9.4 Severability. If any provision is held invalid or unenforceable, such provision shall be reformed to the minimum extent necessary to render it enforceable; the remaining provisions shall remain in full force and effect.

9.5 Successors and Assigns. This Agreement shall be binding upon and inure to the benefit of the Parties and their respective heirs, successors, and permitted assigns.

9.6 Counterparts. This Agreement may be executed in counterparts, each of which shall be deemed an original and all of which together shall constitute one instrument.

9.7 Electronic Signatures. Signatures transmitted by facsimile, e-mail (PDF), or via an electronic signature platform (e.g., DocuSign) shall be deemed originals for all purposes.

9.8 Headings.
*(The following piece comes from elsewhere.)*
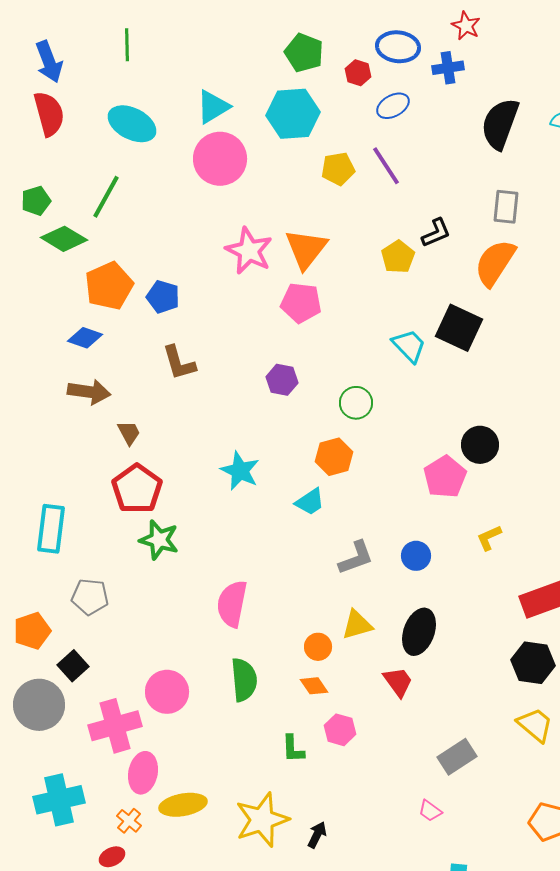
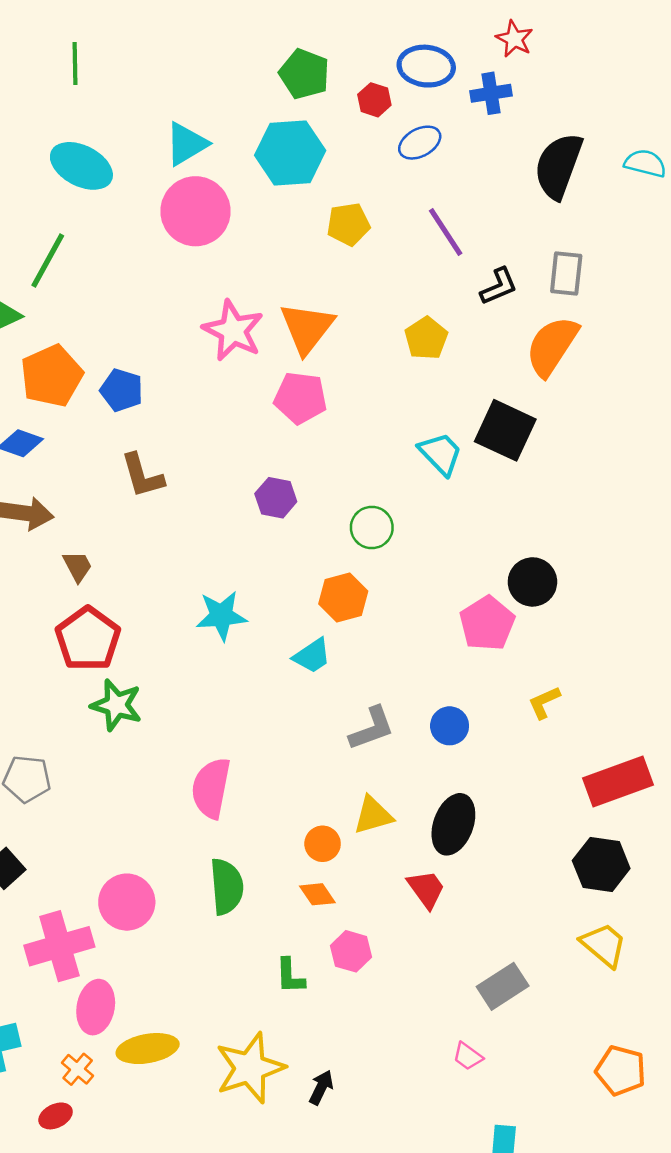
purple line: (386, 166) -> (446, 232), moved
black L-shape: (436, 233) -> (499, 286), moved
cyan star: (240, 471) -> (221, 616), turned -30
Headings are for reference purposes only and shall not affect the interpretation of this Agreement.


10. EXECUTION BLOCK

IN WITNESS WHEREOF, the Parties have executed this Agreement as of the Effective Date.

CLAIMANT
______ Date: _____
Name: [CLAIMANT NAME]
RELEASED PARTIES
______ Date: _____
Name: [AUTHORIZED SIGNATORY] Title: [TITLE]

[Optional Notary Acknowledgment – Wyoming]
State of Wyoming )
County of [__] )

The foregoing instrument was acknowledged before me on [DATE] by [NAME(S)].


Notary Public
My Commission Expires: ______


EXHIBIT A – Structured Settlement Payment Schedule
[Insert periodic payment table or attach annuity contract summary.]

[// GUIDANCE: Attach additional schedules for lien resolution, medical expense ledger, or court-approval documents as needed.]